Data Engineering Technical Assessment

Welcome to the data engineering technical assessment! This repository contains exercises designed to evaluate your data pipeline design skills, problem-solving ability, and production thinking.

📋 What's Included

Exercise 1: Batch Level 1 - Full ETL Pipeline Implementation (30-45 min)

Objective: Implement a complete ETL pipeline from raw data ingestion through staging transformations to production analytics tables.

What you'll do:

Ingest raw CSV data into BigQuery
Design and implement staging transformations (prepare data for analytics)
Create production aggregations for business analytics
Choose between SQL or Python implementation approach

Location: exercises/batch_level_1/ Instructions: See exercises/batch_level_1/CANDIDATE_INSTRUCTIONS.md

Exercise 2: Batch Level 2 - Incremental Daily Build (20 min)

######

▶ [Problem to work on]: Extract the passage of the data engineering assessment page from "Objective: Implement a" to "data for analytics)", copying it word for word.

######

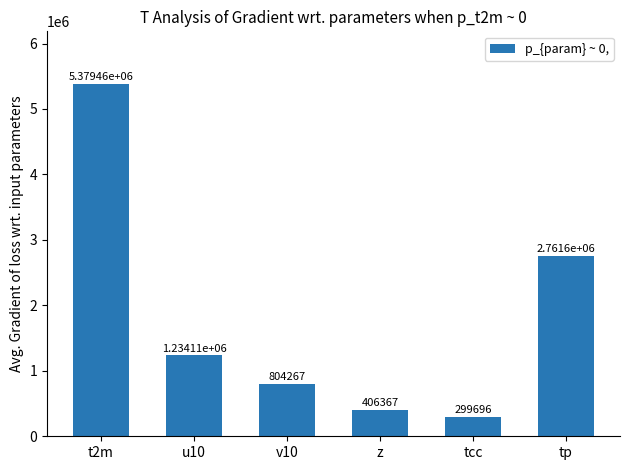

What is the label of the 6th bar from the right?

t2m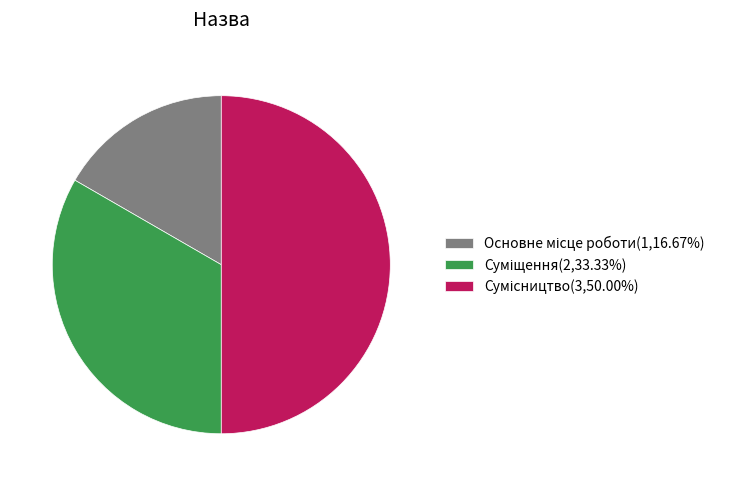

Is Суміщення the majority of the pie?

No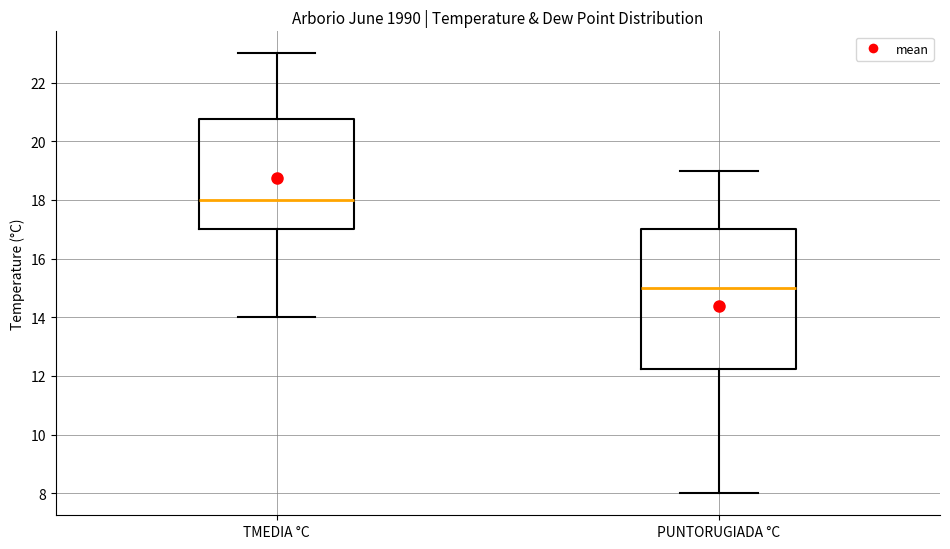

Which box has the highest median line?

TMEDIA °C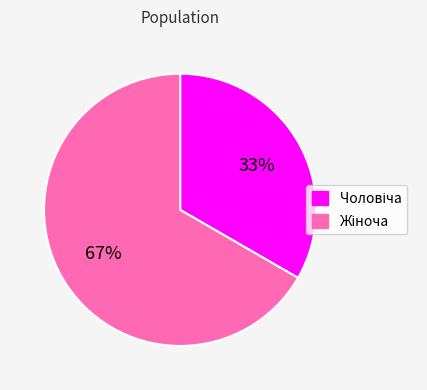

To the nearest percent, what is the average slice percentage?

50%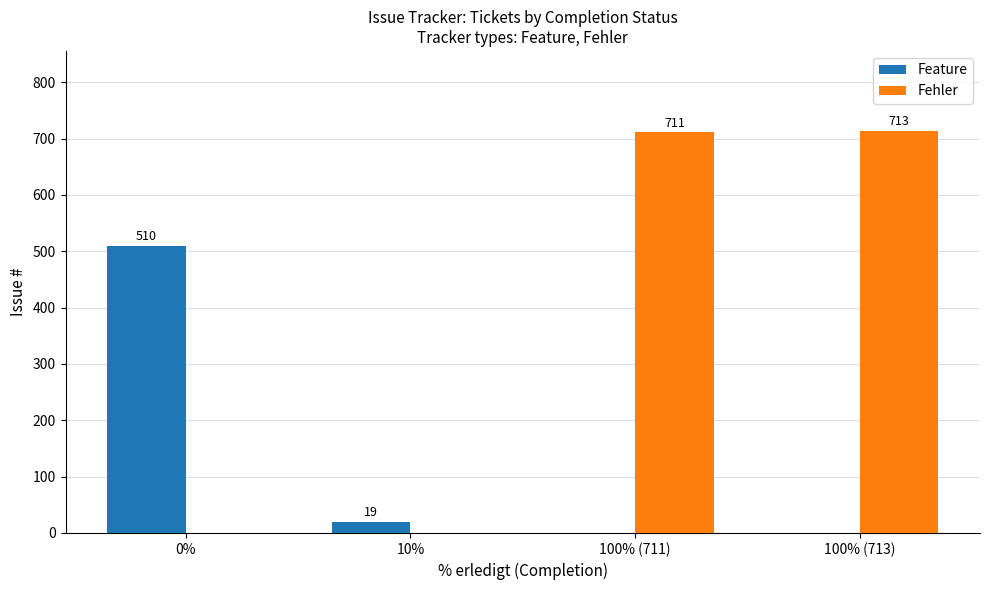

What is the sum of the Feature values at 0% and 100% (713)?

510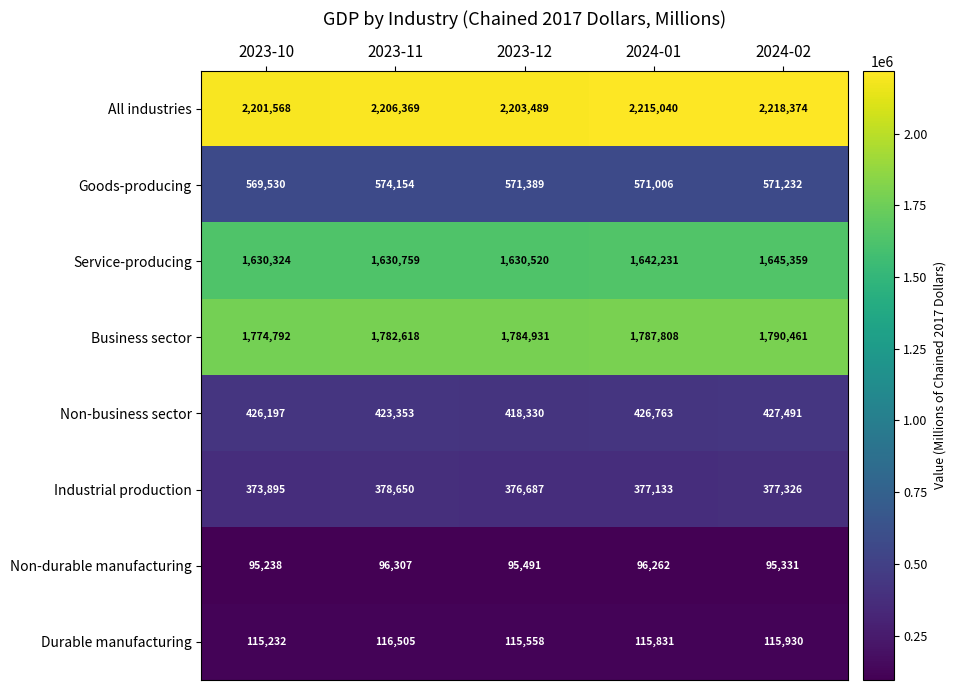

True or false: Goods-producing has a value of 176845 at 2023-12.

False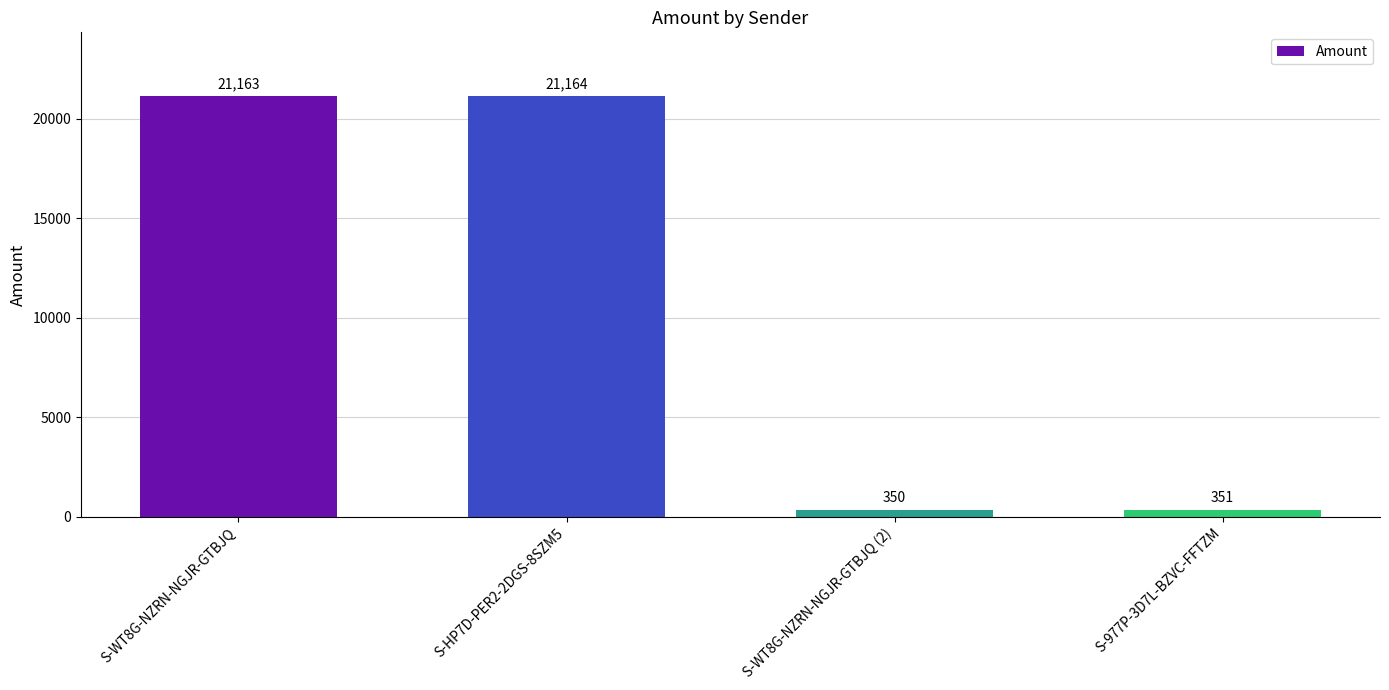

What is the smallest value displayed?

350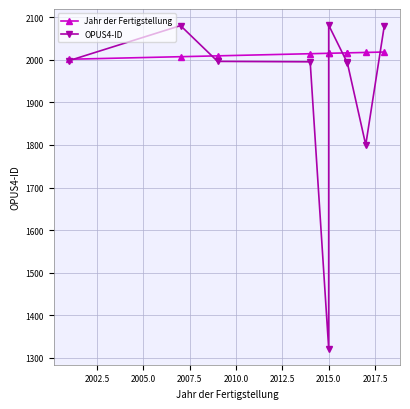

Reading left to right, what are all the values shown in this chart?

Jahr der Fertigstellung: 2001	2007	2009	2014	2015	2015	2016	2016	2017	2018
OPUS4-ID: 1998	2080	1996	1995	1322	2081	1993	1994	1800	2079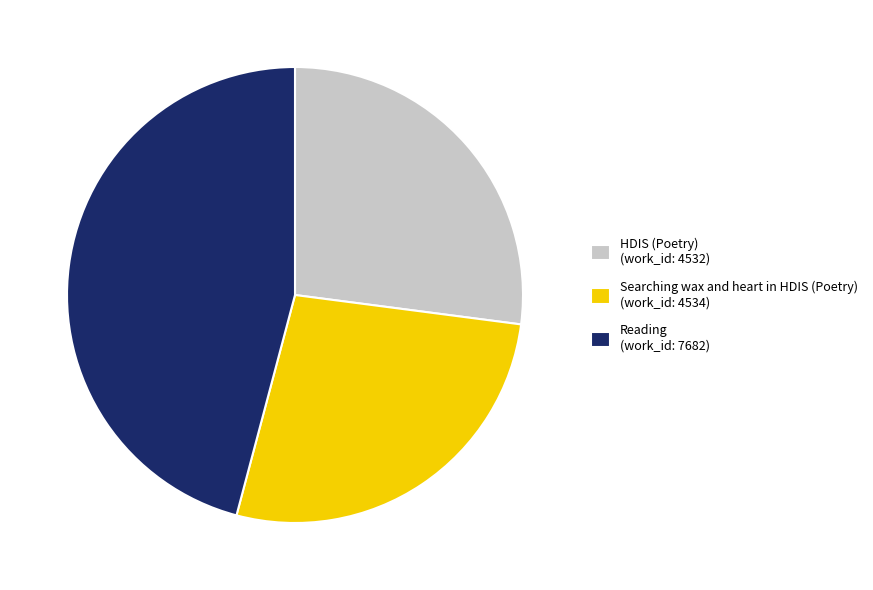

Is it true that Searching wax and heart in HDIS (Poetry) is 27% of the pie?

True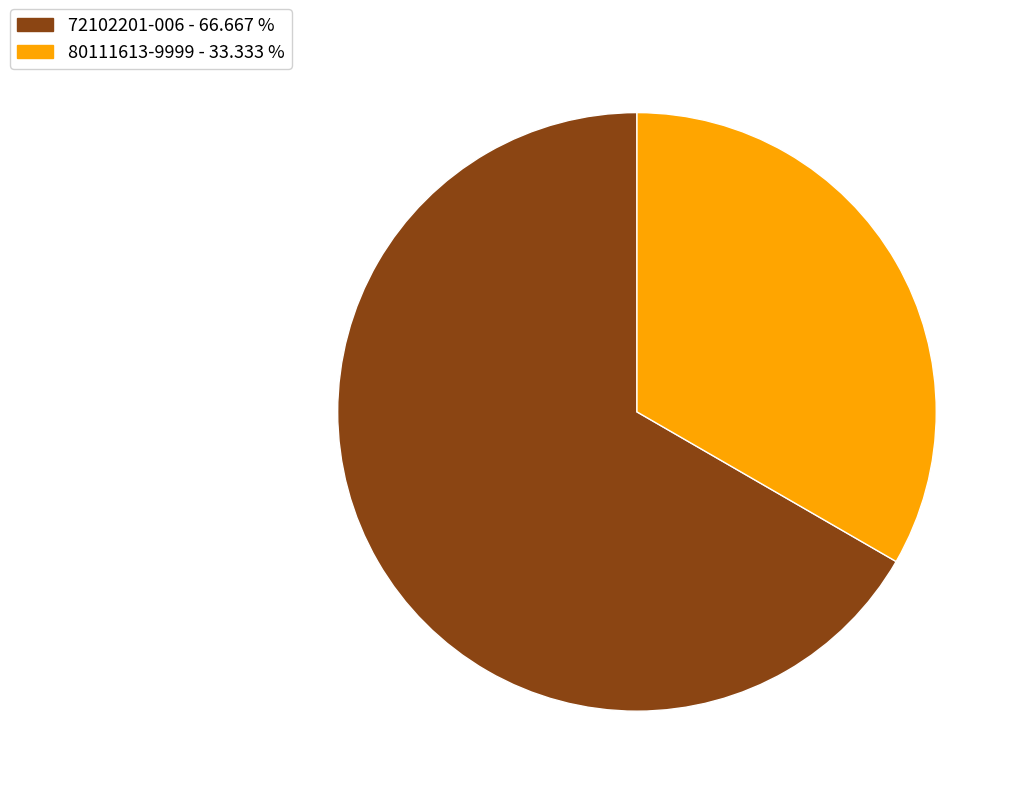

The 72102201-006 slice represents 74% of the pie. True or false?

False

######

▶ [Result for this exercise]:
Objective: Implement a complete ETL pipeline from raw data ingestion through staging transformations to production analytics tables.

What you'll do:

Ingest raw CSV data into BigQuery
Design and implement staging transformations (prepare data for analytics)